У изголовья, на табуретке, осторожно придерживая руку больной в своей, сгорбившись сидела старушка, лет восьмидесяти с лишним. Она периодически протирала вафельным полотенцем вспотевшие лоб и лицо лежащей в кровати.
– Потерпи, родная, потерпи, – полушепотом, как заклинание твердила сиделка, свободной рукой сгоняя надоедливых мух с лица больной. – Бог милостив. Он не дозволит тебе долго мучаться.
Умирающую звали Алтын. В переводе с казахского это имя означает золото. Пятьдесят восемь лет назад дедушка Баймухамбет предрек своей внучке благородный, как этот металл, характер. О другой ценности золота он тогда и не помышлял. Прошли времена, когда их очень богатый род Шукеновых владел необозримыми пастбищами по правую и левую сторону протекающей здесь реки, в те далекие времена еще называвшейся по-казахски – Елеком. Территория Аккемера в ту пору тоже еще принадлежал им. Столыпинские реформы царской России и советская коллективизация полностью лишили Шукеновых всех этих земель. Старика Баймухамбета отныне заботило более важное.
– Будь доброй сердцем и щедрой душой! – напутствовал Баймухамбет новорожденную внучку с золотым именем.
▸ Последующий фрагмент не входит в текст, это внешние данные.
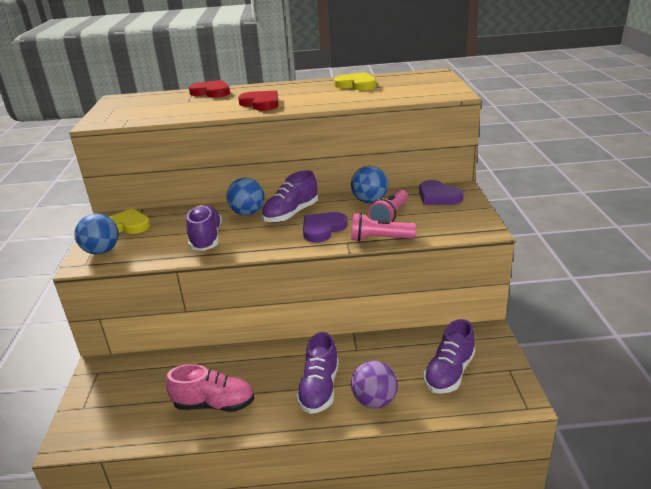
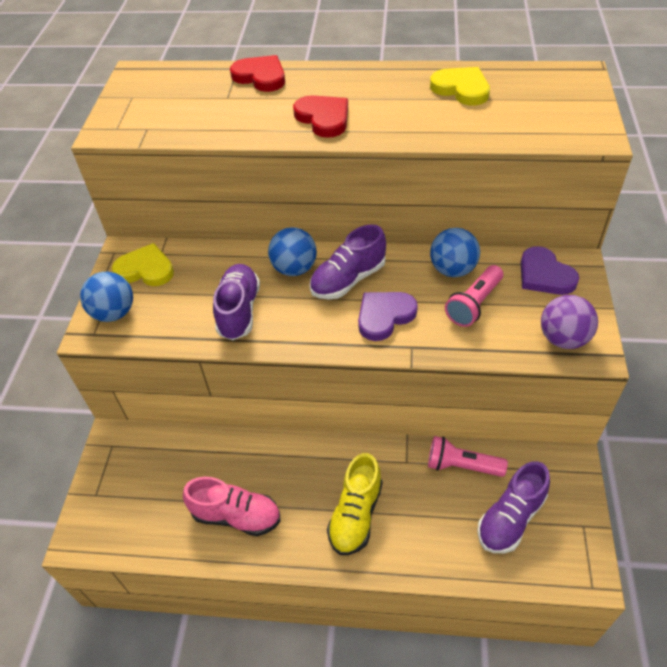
camera: 10 degrees right, 20 degrees up
(319, 389) = (356, 515): purple shoe -> yellow shoe
(374, 401) = (416, 544): purple ball -> purple ball (563, 338)
(379, 239) = (453, 348): pink flashlight -> pink flashlight (462, 465)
За последнее полстолетие род Шукеновых обеднел и в плане потомков. У трех сыновей бая родились всего два ребенка. У старшего Мурата – сын Саркен, а у среднего Кадырбека – дочь Алтын. Младший Данда вообще остался бездетным.
Алтын вышла замуж за военнопленного обер-фельдфебеля Якова Шмидта, который после войны добровольно отказался возвращаться по репатриации назад в Германию. У них родился лишь один сын Виктор.